• [Exercise requirements]
a) In the Ellram biography below, copy the passage from "Early life and" up to and including "as an accountant.".
b) According to the Ellram biography below, which company employed Ellram as an accountant while she was earning her doctorate?
c) Continue the Ellram biography below from the point where it stops.

--- Start of Text provided ---

Lisa Maria Ellram is the James Evans Rees Distinguished Professor of Supply Chain at the Farmer School of Business.

Early life and education
Ellram grew up in Minnesota and earned her BSB degree in accounting and MBA from the University of Minnesota. She then traveled to Ohio to earn her Master's degree (logistics) and PhD (management) from Ohio State University. While earning her doctorate, she worked for the Pillsbury Company as an accountant.

Career
Upon earning her PhD, Ellram joined the faculty department of purchasing, logistics and operations at Arizona State University's (ASU) W. P. Carey School of Business. During her tenure at ASU, Ellram was recognized as one of 30 "Practitioner Pros to Know" in a list published by Supply & Demand Chain Executive for having  "a deep breadth of knowledge about the industry and are forward-thinking in their approach to the evolving supply chain network." She was also appointed to John and Barbara Bebbling Professor of Business until her departure in 2006, when she left ASU to accept a chair appointment at  Colorado State University's department of management.

--- End of Text provided ---
--- Start of Extracted material ---

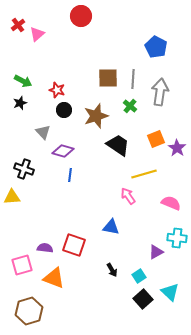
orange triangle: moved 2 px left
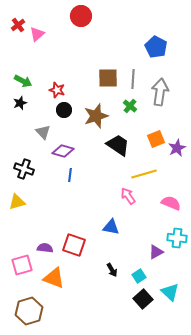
purple star: rotated 12 degrees clockwise
yellow triangle: moved 5 px right, 5 px down; rotated 12 degrees counterclockwise
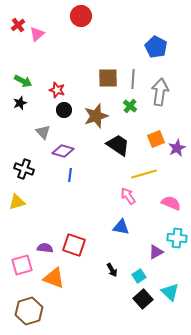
blue triangle: moved 10 px right
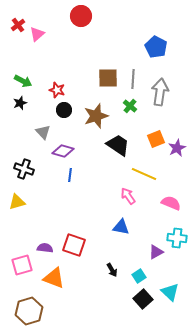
yellow line: rotated 40 degrees clockwise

--- End of Extracted material ---

• [Answers below]
a)
Early life and education
Ellram grew up in Minnesota and earned her BSB degree in accounting and MBA from the University of Minnesota. She then traveled to Ohio to earn her Master's degree (logistics) and PhD (management) from Ohio State University. While earning her doctorate, she worked for the Pillsbury Company as an accountant.

b) The Pillsbury Company.

c)
Ellram's stay in Colorado was short as she quickly accepted a James Evans Rees Distinguished Professor of Supply Chain position at the Farmer School of Business in 2008. She became a co-editor of the Journal of Supply Chain Management, during which it was added to the Thomson Reuters ISI Web of Knowledge. By 2018, Ellram became first Farmer School faculty member to be honored by the University as a Distinguished Scholar and the first to be named a University Distinguished Professor.

Publications
 Total cost modeling in purchasing, 1994
 Purchasing for bottom line impact : improving the organization through strategic procurement, 1995
 Outsourcing : implications for supply management, 1997
 The role of supply management in target costing, 1999
 Supply management for value enhancement, 2000
 Sourcing to support the green initiative, 2013

References

External links
 

Living people
Carlson School of Management alumni
Ohio State University Fisher College of Business alumni
Arizona State University faculty
Colorado State University faculty
Miami University faculty
Academics from Minnesota
20th-century American non-fiction writers
21st-century American non-fiction writers
20th-century American women writers
21st-century American women writers
Year of birth missing (living people)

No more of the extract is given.